March is Women’s History Month, a time to reflect on the many contributions women have contributed in our country. At George Washington Birthplace National Monument, our social media policy for the month has been to highlight important women to the history of the National Park Service and/or to George Washington’s life.
By writing the history text and developing what images to use for these posts, I thought I would take this example and expand it to include two other women that played integral parts in the American Revolutionary movement.
Abigail Adams and Mercy Otis Warren.
Adams, born Abigail Smith on November 22, 1744 in Weymouth, Massachusetts. Abigail did not have the formal education, being taught to read and write at her family home, but would later write; “Learning is not attained by chance, it must be sought with ardor and diligence.”
“Ardor and diligence” would be two great nouns to describe Abigail Smith.
On October 25, 1764 she married her third cousin John in which they would rear six children, one of which would grow up to be the sixth president of the United States, John Quincy Adams.
Joseph Ellis, who has written extensively on the founding generation, cites Abigail as one of the most extraordinary women of the generation. She had a sharp intellect, kept up an amazing letter writing campaign with her husband, and voiced concerns, viewpoints, and expressions that would have made her a pioneer in the women’s rights movements of future years.
One of her more famous quotes comes from a letter she wrote to John on March 31, 1776 in which she instructs her husband;
“I long to hear that you have declared independency. And, by the way, in the new code of laws which I suppose it will be necessary for you to make, I desire you would remember the ladies and be more generous and favorable to them than your ancestors.”
John’s answer to his wife?
“As to your extraordinary code of laws, I cannot but laugh. We have been told our struggle has loosened the bonds of government everywhere…your letter was the first imitation that another tribe [women], more numerous and powerful than all the rest, were grown discontented.

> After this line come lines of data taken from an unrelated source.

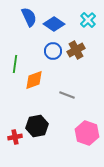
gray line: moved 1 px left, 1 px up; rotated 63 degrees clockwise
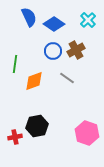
orange diamond: moved 1 px down
gray line: moved 17 px up; rotated 14 degrees clockwise
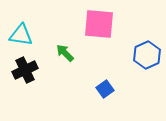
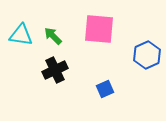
pink square: moved 5 px down
green arrow: moved 12 px left, 17 px up
black cross: moved 30 px right
blue square: rotated 12 degrees clockwise
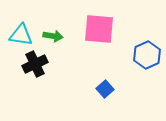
green arrow: rotated 144 degrees clockwise
black cross: moved 20 px left, 6 px up
blue square: rotated 18 degrees counterclockwise
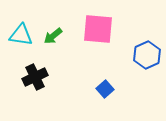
pink square: moved 1 px left
green arrow: rotated 132 degrees clockwise
black cross: moved 13 px down
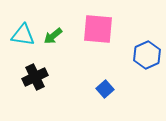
cyan triangle: moved 2 px right
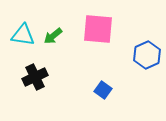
blue square: moved 2 px left, 1 px down; rotated 12 degrees counterclockwise
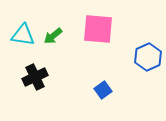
blue hexagon: moved 1 px right, 2 px down
blue square: rotated 18 degrees clockwise
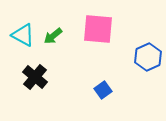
cyan triangle: rotated 20 degrees clockwise
black cross: rotated 25 degrees counterclockwise
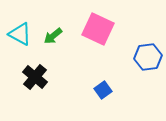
pink square: rotated 20 degrees clockwise
cyan triangle: moved 3 px left, 1 px up
blue hexagon: rotated 16 degrees clockwise
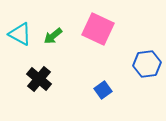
blue hexagon: moved 1 px left, 7 px down
black cross: moved 4 px right, 2 px down
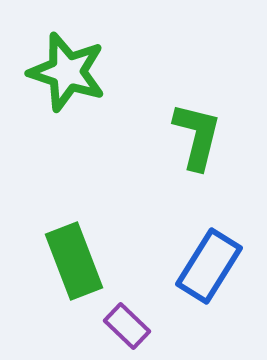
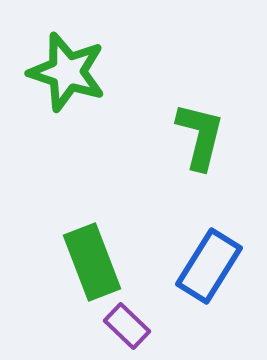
green L-shape: moved 3 px right
green rectangle: moved 18 px right, 1 px down
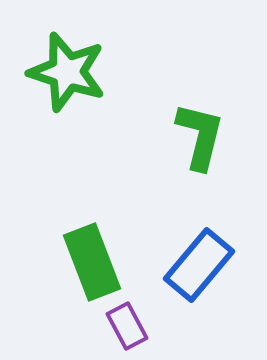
blue rectangle: moved 10 px left, 1 px up; rotated 8 degrees clockwise
purple rectangle: rotated 18 degrees clockwise
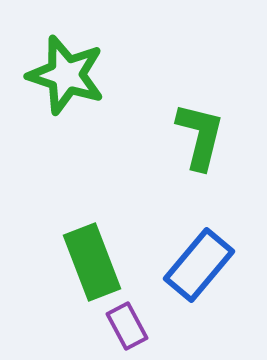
green star: moved 1 px left, 3 px down
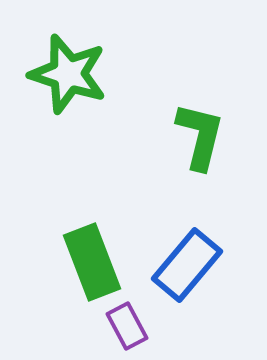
green star: moved 2 px right, 1 px up
blue rectangle: moved 12 px left
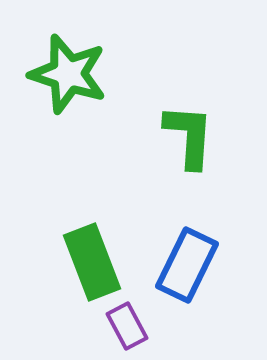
green L-shape: moved 11 px left; rotated 10 degrees counterclockwise
blue rectangle: rotated 14 degrees counterclockwise
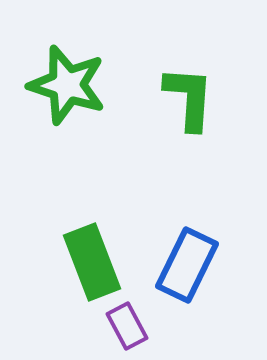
green star: moved 1 px left, 11 px down
green L-shape: moved 38 px up
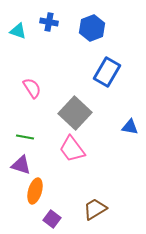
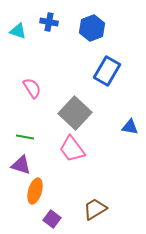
blue rectangle: moved 1 px up
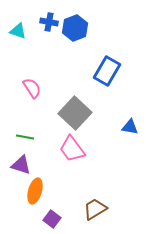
blue hexagon: moved 17 px left
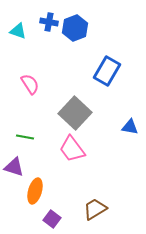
pink semicircle: moved 2 px left, 4 px up
purple triangle: moved 7 px left, 2 px down
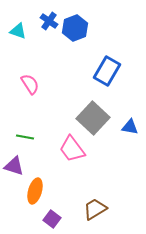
blue cross: moved 1 px up; rotated 24 degrees clockwise
gray square: moved 18 px right, 5 px down
purple triangle: moved 1 px up
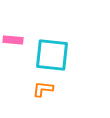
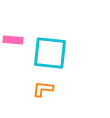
cyan square: moved 2 px left, 2 px up
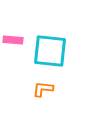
cyan square: moved 2 px up
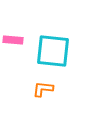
cyan square: moved 3 px right
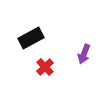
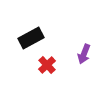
red cross: moved 2 px right, 2 px up
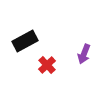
black rectangle: moved 6 px left, 3 px down
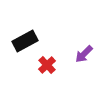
purple arrow: rotated 24 degrees clockwise
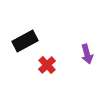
purple arrow: moved 3 px right; rotated 60 degrees counterclockwise
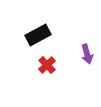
black rectangle: moved 13 px right, 6 px up
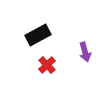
purple arrow: moved 2 px left, 2 px up
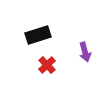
black rectangle: rotated 10 degrees clockwise
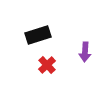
purple arrow: rotated 18 degrees clockwise
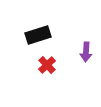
purple arrow: moved 1 px right
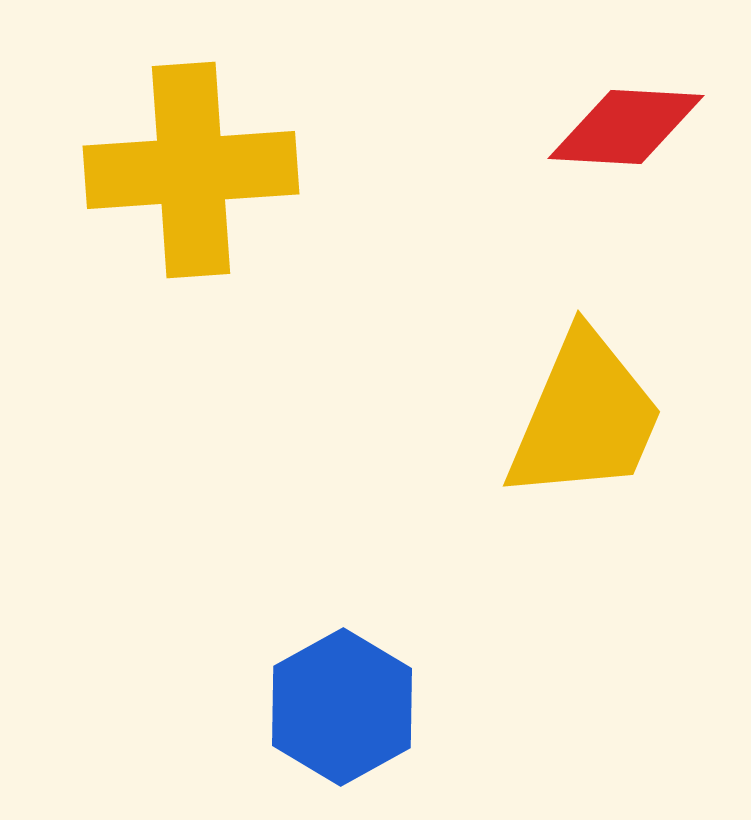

Yet, even John realized “we have only the name of masters, and rather than give this up this, which would completely subject us to the despotism of the petticoat” who was really the head of the household at Braintree.
Abigail would continue to provide the support, occasional insight, and continuity needed by her husband and family throughout the rest of her life. Her keen intellect and natural curiosity helped her fill tough roles such as the wife of the first minister of the United States in Great Britain and while living in the unfinished White House in Washington D.C.

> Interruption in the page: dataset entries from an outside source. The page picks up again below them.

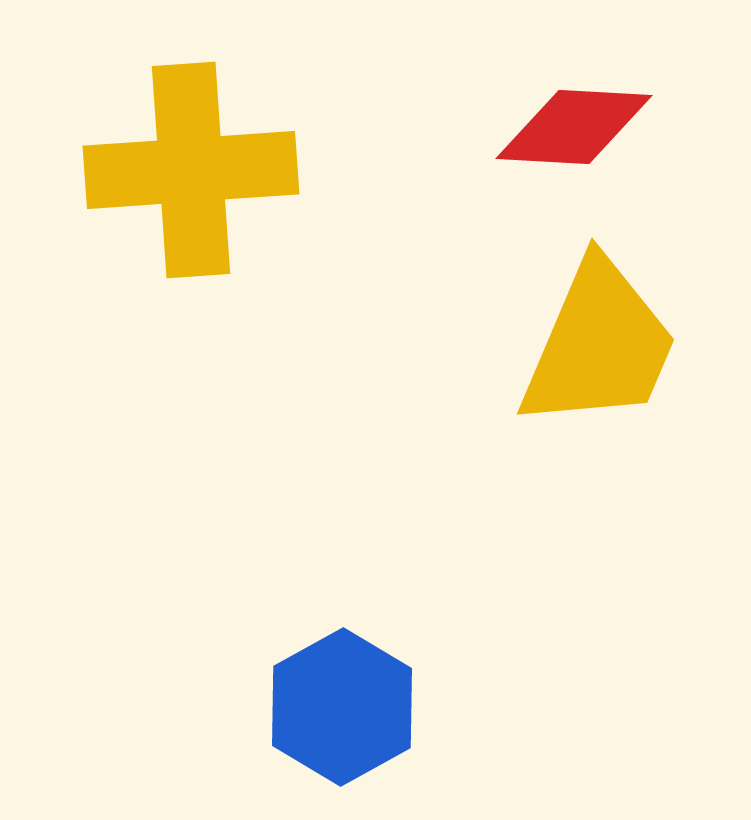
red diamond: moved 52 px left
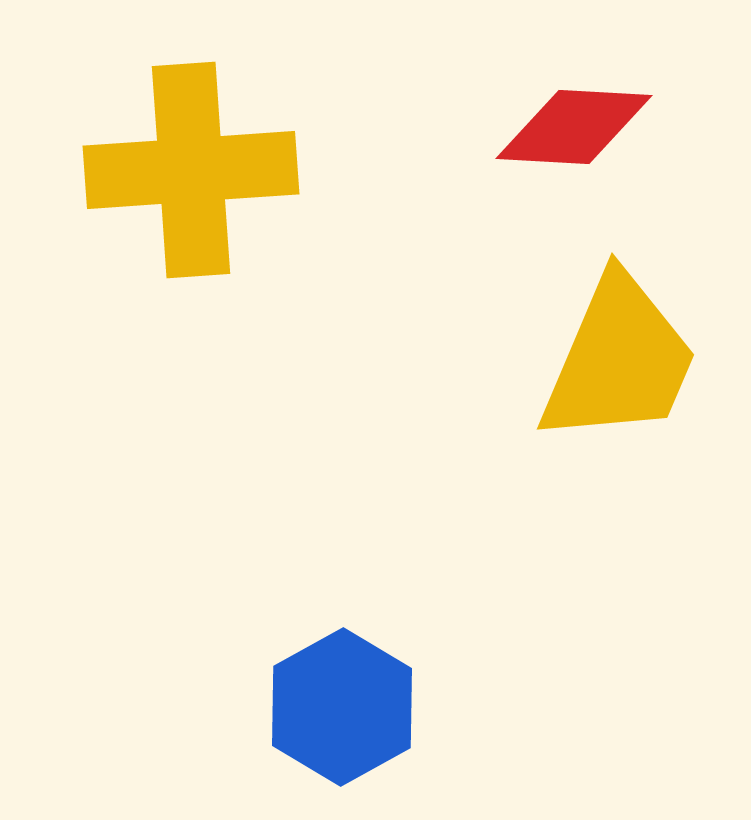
yellow trapezoid: moved 20 px right, 15 px down
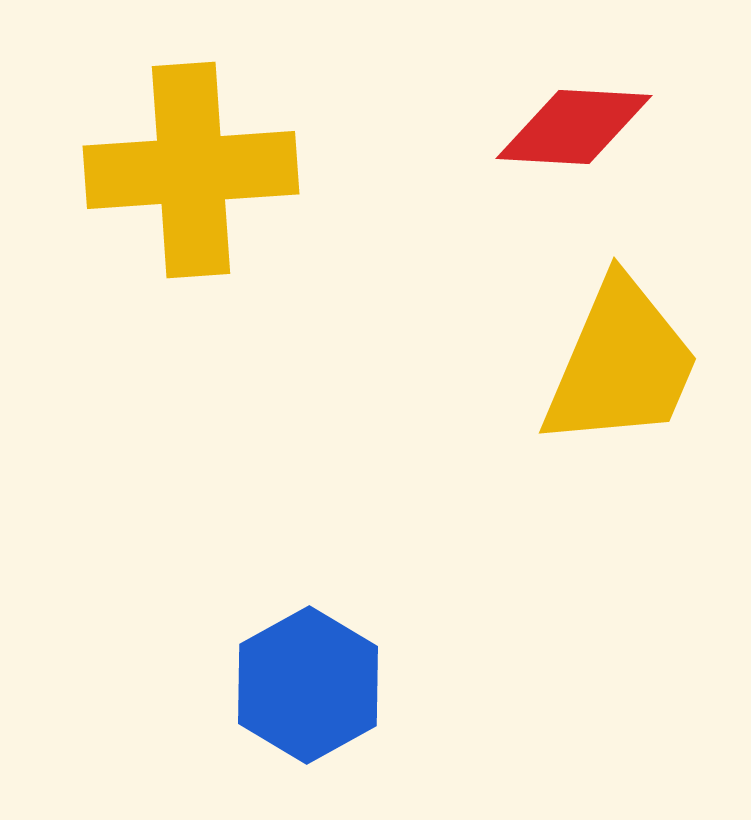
yellow trapezoid: moved 2 px right, 4 px down
blue hexagon: moved 34 px left, 22 px up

The treasure trove of letters between John and Abigail show the level of devotion, love, and passing of ideas that the two shared for their entire married life. John may have not remembered the ladies in the summer of 1776 but he never forgot the significance of having one lady as his partner in life.
A good friend of the Adams’ were the Warrens. Dr. James Warren and his wife Mercy Otis Warren, although their relationship did have some rocky moments. Mercy was part of the Otis family which included the early patriot James Otis, a friend and confidant of Samuel Adams.

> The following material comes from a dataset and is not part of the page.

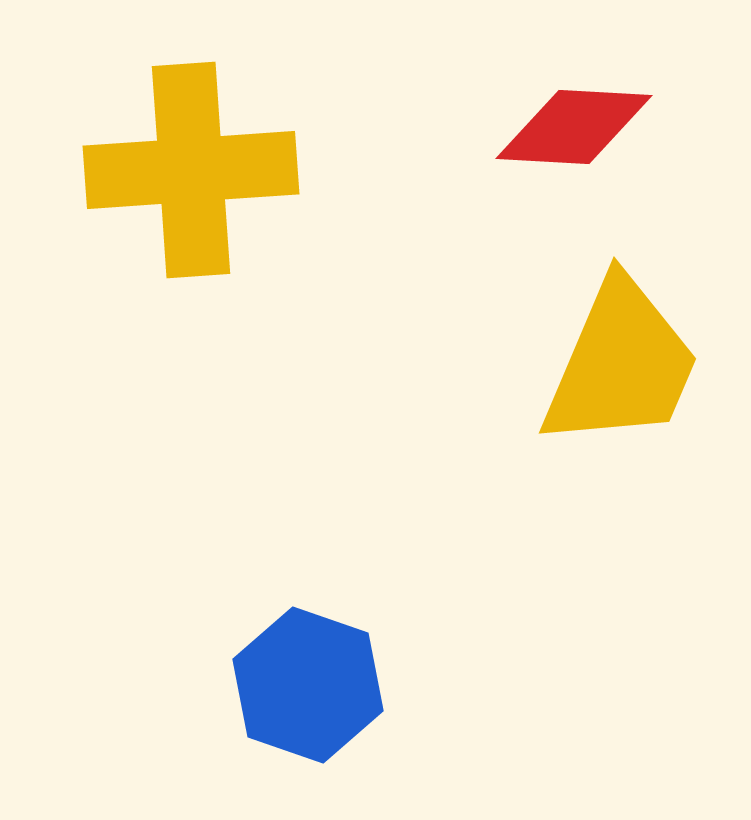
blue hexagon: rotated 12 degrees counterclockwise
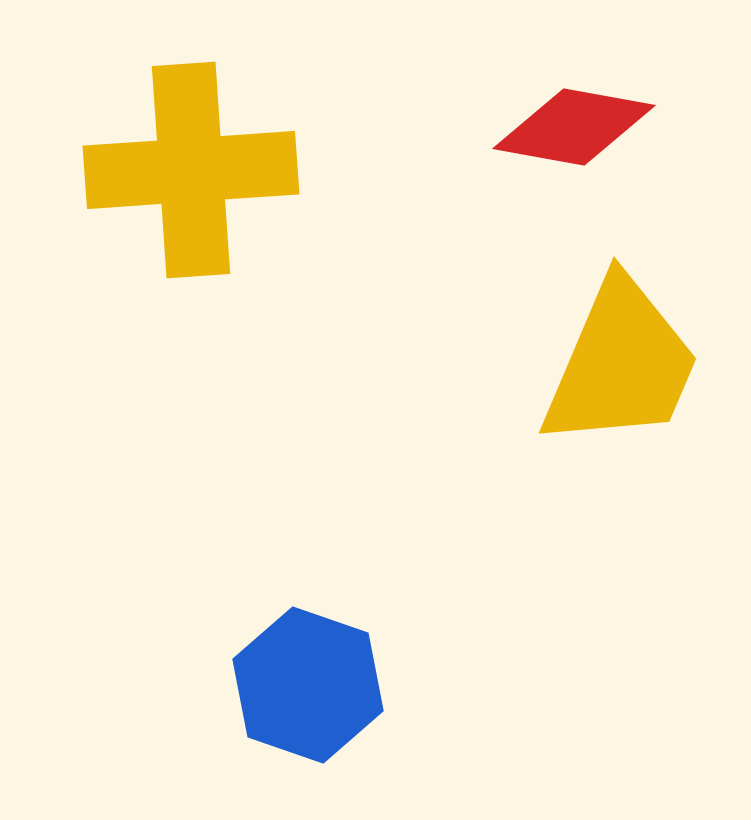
red diamond: rotated 7 degrees clockwise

Born on September 14, 1728, Mercy Otis could trace her lineage back to the Mayflower and Plymouth Rock but even this illustrious family connection did not provide a formal education. Like Abigail, Mercy would be taught at the house to read and write. Little did her family know that Mercy would take to writing and become one of the Revolutionary Era’s most prolific writers, churning out plays, poems, and pamphlets espousing numerous causes, including American independence and her ideas on whether the United States Constitution should be ratified.
Echoing the sentiment of Bill of Rights activists, Warren showed her political acumen when she wrote, “the rights of the individual should be the primary object of all governments.”
Mercy was not the only one to have politics on the mind, her husband Dr. James Warren, whom she married on November 14, 1754, would rise to be Speaker of the House and President of the Massachusetts Provincial Congress.
Mercy’s seminal work, was the History of the Rise, Progress and Termination of the American Revolution which was published in 1805. The project, which was the culmination of 25 years of hard work, showed Mercy as a leading female writer and historian, which due to the time frame, was outside the norm as those two fields were predominantly male endeavors at that time.
Both Abigail Adams and Mercy Otis Warren embody the truly remarkable personas that marked the Revolutionary Era. With a lack of formal education which neither let constrain their endeavors.
They were just two of the women we should not “forget” when studying the American Revolutionary Era.
What women do you think should also not be forgotten from the Revolutionary Era?